What the task requires |
An exact reproduction of each record is required.

===

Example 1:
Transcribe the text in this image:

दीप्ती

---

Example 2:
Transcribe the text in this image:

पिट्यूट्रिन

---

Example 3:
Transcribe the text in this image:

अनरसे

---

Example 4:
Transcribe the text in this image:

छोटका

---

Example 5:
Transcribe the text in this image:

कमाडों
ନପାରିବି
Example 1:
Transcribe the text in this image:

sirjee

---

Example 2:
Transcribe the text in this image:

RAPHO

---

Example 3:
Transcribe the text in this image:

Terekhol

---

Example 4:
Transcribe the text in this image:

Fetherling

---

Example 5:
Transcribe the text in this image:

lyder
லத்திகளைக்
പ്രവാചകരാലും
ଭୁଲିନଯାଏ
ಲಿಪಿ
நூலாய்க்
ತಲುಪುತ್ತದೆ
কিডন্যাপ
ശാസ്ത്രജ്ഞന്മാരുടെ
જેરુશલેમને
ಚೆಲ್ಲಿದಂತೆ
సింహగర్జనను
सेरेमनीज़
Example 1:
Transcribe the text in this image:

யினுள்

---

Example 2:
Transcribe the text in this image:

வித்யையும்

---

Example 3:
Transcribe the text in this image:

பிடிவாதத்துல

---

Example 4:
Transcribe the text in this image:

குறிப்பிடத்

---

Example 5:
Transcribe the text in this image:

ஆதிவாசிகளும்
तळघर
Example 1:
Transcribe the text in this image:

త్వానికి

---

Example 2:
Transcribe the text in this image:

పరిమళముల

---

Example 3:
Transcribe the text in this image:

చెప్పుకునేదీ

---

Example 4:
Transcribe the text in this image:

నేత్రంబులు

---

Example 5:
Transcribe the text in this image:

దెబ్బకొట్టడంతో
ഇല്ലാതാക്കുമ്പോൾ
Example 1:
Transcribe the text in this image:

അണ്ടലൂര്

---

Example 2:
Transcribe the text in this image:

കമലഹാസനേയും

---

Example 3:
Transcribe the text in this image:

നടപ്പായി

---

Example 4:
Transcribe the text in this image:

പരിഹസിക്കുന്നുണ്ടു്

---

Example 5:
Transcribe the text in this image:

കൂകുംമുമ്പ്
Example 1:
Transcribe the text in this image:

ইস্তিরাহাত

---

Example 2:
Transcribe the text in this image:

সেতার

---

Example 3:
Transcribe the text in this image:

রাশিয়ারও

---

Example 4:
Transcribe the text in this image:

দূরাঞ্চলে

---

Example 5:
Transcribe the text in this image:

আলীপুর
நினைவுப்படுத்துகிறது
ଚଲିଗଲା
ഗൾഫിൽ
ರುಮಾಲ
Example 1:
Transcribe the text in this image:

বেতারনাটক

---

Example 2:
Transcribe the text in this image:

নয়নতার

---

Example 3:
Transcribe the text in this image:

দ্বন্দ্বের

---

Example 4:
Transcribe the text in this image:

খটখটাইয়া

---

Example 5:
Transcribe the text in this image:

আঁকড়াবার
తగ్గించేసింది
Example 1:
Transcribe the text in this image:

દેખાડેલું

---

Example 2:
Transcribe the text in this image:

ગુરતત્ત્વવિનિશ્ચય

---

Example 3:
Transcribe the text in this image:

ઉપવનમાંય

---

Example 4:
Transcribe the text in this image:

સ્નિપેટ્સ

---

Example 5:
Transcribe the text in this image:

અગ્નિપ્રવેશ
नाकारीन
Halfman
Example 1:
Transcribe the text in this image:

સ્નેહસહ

===

Problem solution |
Example 1:
Transcribe the text in this image:

दीप्ती

---

Example 2:
Transcribe the text in this image:

पिट्यूट्रिन

---

Example 3:
Transcribe the text in this image:

अनरसे

---

Example 4:
Transcribe the text in this image:

छोटका

---

Example 5:
Transcribe the text in this image:

कमाडों
ନପାରିବି
Example 1:
Transcribe the text in this image:

sirjee

---

Example 2:
Transcribe the text in this image:

RAPHO

---

Example 3:
Transcribe the text in this image:

Terekhol

---

Example 4:
Transcribe the text in this image:

Fetherling

---

Example 5:
Transcribe the text in this image:

lyder
லத்திகளைக்
പ്രവാചകരാലും
ଭୁଲିନଯାଏ
ಲಿಪಿ
நூலாய்க்
ತಲುಪುತ್ತದೆ
কিডন্যাপ
ശാസ്ത്രജ്ഞന്മാരുടെ
જેરુશલેમને
ಚೆಲ್ಲಿದಂತೆ
సింహగర్జనను
सेरेमनीज़
Example 1:
Transcribe the text in this image:

யினுள்

---

Example 2:
Transcribe the text in this image:

வித்யையும்

---

Example 3:
Transcribe the text in this image:

பிடிவாதத்துல

---

Example 4:
Transcribe the text in this image:

குறிப்பிடத்

---

Example 5:
Transcribe the text in this image:

ஆதிவாசிகளும்
तळघर
Example 1:
Transcribe the text in this image:

త్వానికి

---

Example 2:
Transcribe the text in this image:

పరిమళముల

---

Example 3:
Transcribe the text in this image:

చెప్పుకునేదీ

---

Example 4:
Transcribe the text in this image:

నేత్రంబులు

---

Example 5:
Transcribe the text in this image:

దెబ్బకొట్టడంతో
ഇല്ലാതാക്കുമ്പോൾ
Example 1:
Transcribe the text in this image:

അണ്ടലൂര്

---

Example 2:
Transcribe the text in this image:

കമലഹാസനേയും

---

Example 3:
Transcribe the text in this image:

നടപ്പായി

---

Example 4:
Transcribe the text in this image:

പരിഹസിക്കുന്നുണ്ടു്

---

Example 5:
Transcribe the text in this image:

കൂകുംമുമ്പ്
Example 1:
Transcribe the text in this image:

ইস্তিরাহাত

---

Example 2:
Transcribe the text in this image:

সেতার

---

Example 3:
Transcribe the text in this image:

রাশিয়ারও

---

Example 4:
Transcribe the text in this image:

দূরাঞ্চলে

---

Example 5:
Transcribe the text in this image:

আলীপুর
நினைவுப்படுத்துகிறது
ଚଲିଗଲା
ഗൾഫിൽ
ರುಮಾಲ
Example 1:
Transcribe the text in this image:

বেতারনাটক

---

Example 2:
Transcribe the text in this image:

নয়নতার

---

Example 3:
Transcribe the text in this image:

দ্বন্দ্বের

---

Example 4:
Transcribe the text in this image:

খটখটাইয়া

---

Example 5:
Transcribe the text in this image:

আঁকড়াবার
తగ్గించేసింది
Example 1:
Transcribe the text in this image:

દેખાડેલું

---

Example 2:
Transcribe the text in this image:

ગુરતત્ત્વવિનિશ્ચય

---

Example 3:
Transcribe the text in this image:

ઉપવનમાંય

---

Example 4:
Transcribe the text in this image:

સ્નિપેટ્સ

---

Example 5:
Transcribe the text in this image:

અગ્નિપ્રવેશ
नाकारीन
Halfman
Example 1:
Transcribe the text in this image:

સ્નેહસહ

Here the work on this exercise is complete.